WORK REQUEST: Pictures are not part of the copy. Write out exactly the lines from the line with "sponsoring dans les courses hippiques" through the end of the entries below.

____

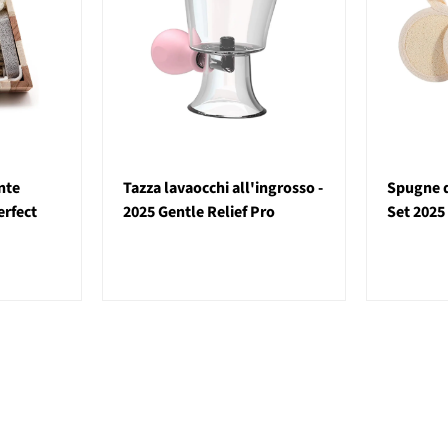
nte
Tazza lavaocchi all'ingrosso -
Spugne di
erfect
2025 Gentle Relief Pro
Set 2025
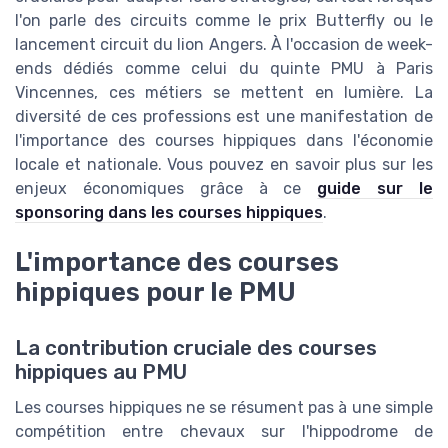
l'on parle des circuits comme le prix Butterfly ou le
lancement circuit du lion Angers. À l'occasion de week-
ends dédiés comme celui du quinte PMU à Paris
Vincennes, ces métiers se mettent en lumière. La
diversité de ces professions est une manifestation de
l'importance des courses hippiques dans l'économie
locale et nationale. Vous pouvez en savoir plus sur les
enjeux économiques grâce à ce
guide sur le
sponsoring dans les courses hippiques
.
L'importance des courses
hippiques pour le PMU
La contribution cruciale des courses
hippiques au PMU
Les courses hippiques ne se résument pas à une simple
compétition entre chevaux sur l'hippodrome de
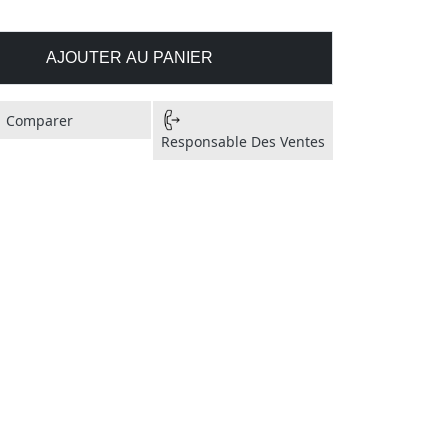
AJOUTER AU PANIER
Comparer
Responsable Des Ventes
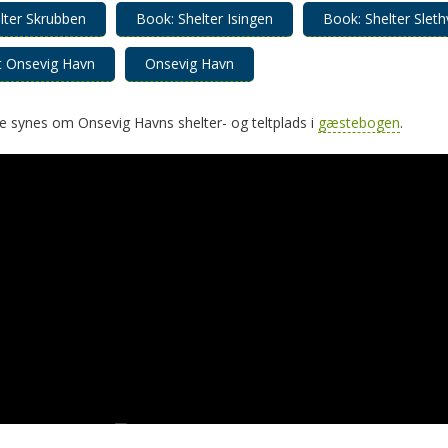
 på Onsevig Havn?
liggende shelterpladser på kortet
ved at klikke her
!
 brug af shelter- og teltpladser
eller læs
ofte stillede spørgsmål
for ge
emet.
vet
•
Nationalpark Vadehavet
•
Hjertet i Jylland
bookenshelter.dk
•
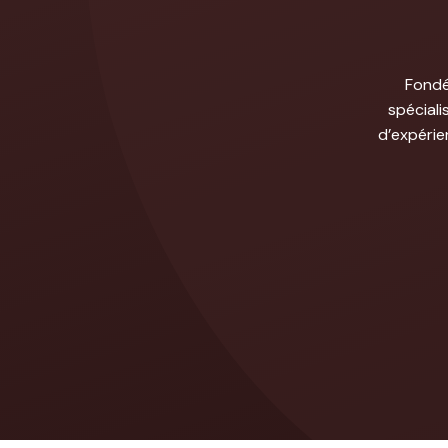
Fondé
spéciali
d’expérie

____

OUTPUT FOR THIS TASK:
sponsoring dans les courses hippiques
.
L'importance des courses
hippiques pour le PMU
La contribution cruciale des courses
hippiques au PMU
Les courses hippiques ne se résument pas à une simple
compétition entre chevaux sur l'hippodrome de
AJOUTER AU PANIER
Comparer
Responsable Des Ventes
 på Onsevig Havn?
liggende shelterpladser på kortet
ved at klikke her
!
 brug af shelter- og teltpladser
eller læs
ofte stillede spørgsmål
for ge
emet.
vet
•
Nationalpark Vadehavet
•
Hjertet i Jylland
bookenshelter.dk
•
Fondé
spéciali
d’expérie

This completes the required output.